A Democracia Socialista esteve reunida no último dia 10, em São Paulo. Na ocasição foi debatido e aprovado um documento de análise da conjuntura e balanço eleitoral que publicamos agora.
a) A eleição de Lula para o segundo mandato presidencial significa a abertura de uma nova conjuntura no país, tendo como agenda central a superação do neoliberalismo. O que define esse novo momento é o movimento geral de idéias e forças sociais desatado pela disputa eleitoral. Abre-se uma nova oportunidade para o PT e o projeto democrático e popular.
O confronto eleitoral mais uma vez revelou a intensa politização dos processos eleitorais no Brasil e reforçou a polarização social, como vem ocorrendo desde 1989.
A contraposição simbólica de projetos para o Brasil foi retomada especialmente com a denuncia do neoliberalismo (e não só das privatizações) formulada pela nossa campanha nacional e na maioria dos estados. O país viu-se de novo frente a duas opções de desenvolvimento, ainda que abertas, dentro de cada uma, para definições (que ocorrerão no momento seguinte ao das eleições).
A crise ideológica do neoliberalismo refletiu-se na candidatura do PSDB com o amorfismo de Alckmin, expediente em que o programa e a identidade ideológica não são expressos diretamente pelo candidato, mas pelos seus "voceros". Não pode haver dúvida, no entanto, como de fato não houve, sobre quais interesses sociais essa candidatura (e esse partido) se sustenta. É muito importante relacionar esse amorfismo com o franco descenso do neoliberalismo na América Latina e lembrar, mais uma vez, que o Brasil faz parte desse processo internacional. Aliás, já em 2002, o candidato desta corrente ideológica, Serra, já procurava responder a esse problema buscando renovar o projeto neoliberal (apresentando-se como "continuidade sem continuísmo").
A candidatura Lula expressou as potencialidades de superação do neoliberalismo e, ao mesmo tempo, os limites da experiência de governo.

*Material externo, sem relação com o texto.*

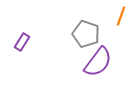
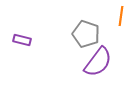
orange line: rotated 12 degrees counterclockwise
purple rectangle: moved 2 px up; rotated 72 degrees clockwise
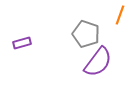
orange line: moved 1 px left, 1 px up; rotated 12 degrees clockwise
purple rectangle: moved 3 px down; rotated 30 degrees counterclockwise
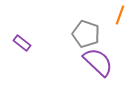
purple rectangle: rotated 54 degrees clockwise
purple semicircle: rotated 84 degrees counterclockwise
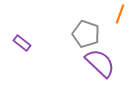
orange line: moved 1 px up
purple semicircle: moved 2 px right, 1 px down
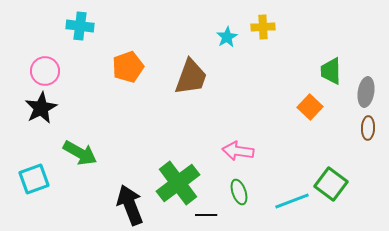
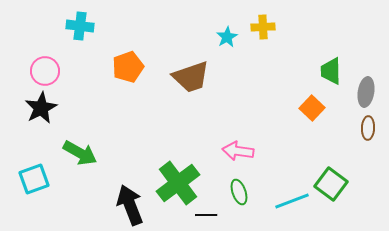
brown trapezoid: rotated 51 degrees clockwise
orange square: moved 2 px right, 1 px down
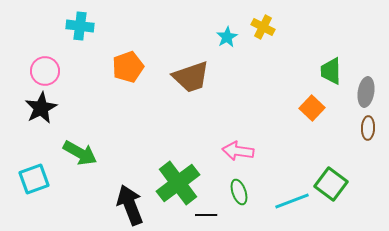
yellow cross: rotated 30 degrees clockwise
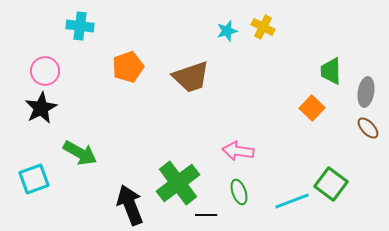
cyan star: moved 6 px up; rotated 15 degrees clockwise
brown ellipse: rotated 45 degrees counterclockwise
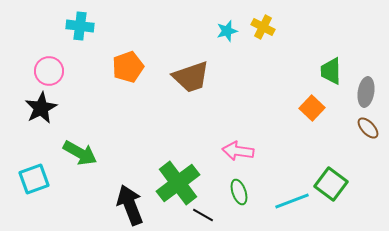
pink circle: moved 4 px right
black line: moved 3 px left; rotated 30 degrees clockwise
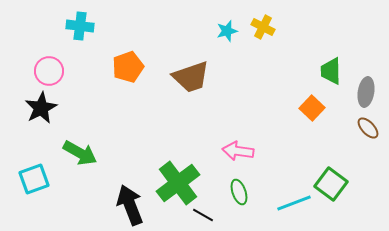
cyan line: moved 2 px right, 2 px down
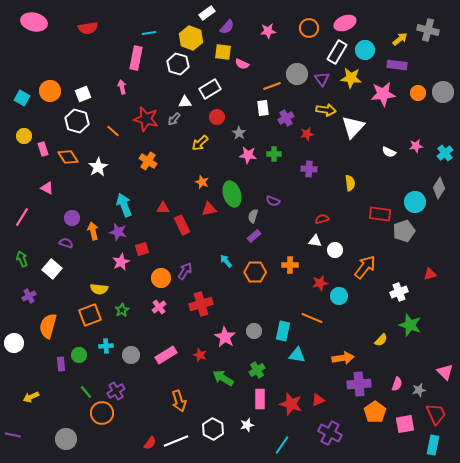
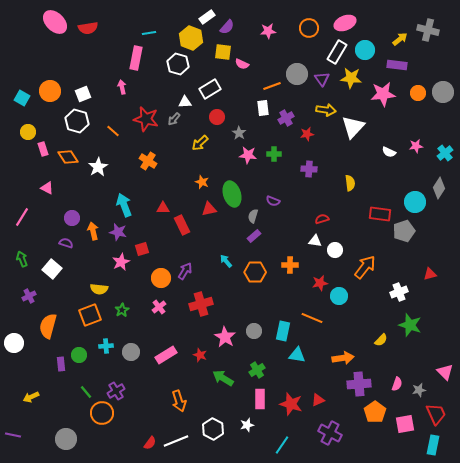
white rectangle at (207, 13): moved 4 px down
pink ellipse at (34, 22): moved 21 px right; rotated 30 degrees clockwise
yellow circle at (24, 136): moved 4 px right, 4 px up
gray circle at (131, 355): moved 3 px up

Ela buscou explicitamente colocar-se como portadora de um projeto alternativo ao neoliberalismo, como representante dos movimentos sociais e da população trabalhadora; foi amplamente correspondida pelo voto popular. Ela, no entanto, ficou na defensiva na questão ética. Se entendermos essa questão nos termos propostos pela companheira Marilena Chauí, isto é, como ética pública e não apenas como atributo comportamental dos atores políticos, estamos nos referindo ao conteúdo das transformações das instituições, à democratização do poder político. E, justamente nesse ponto crucial, a experiência do governo Lula foi muito limitada, aquém dos processos de participação popular que o próprio PT implementou nas suas experiências mais avançadas de governo. Essa dimensão reduzida de mudança política fez par com os bloqueios verificados na ordem econômica. A vitória, nas circunstâncias em que se deu, permite recolocar como agenda a superação deste duplo limite.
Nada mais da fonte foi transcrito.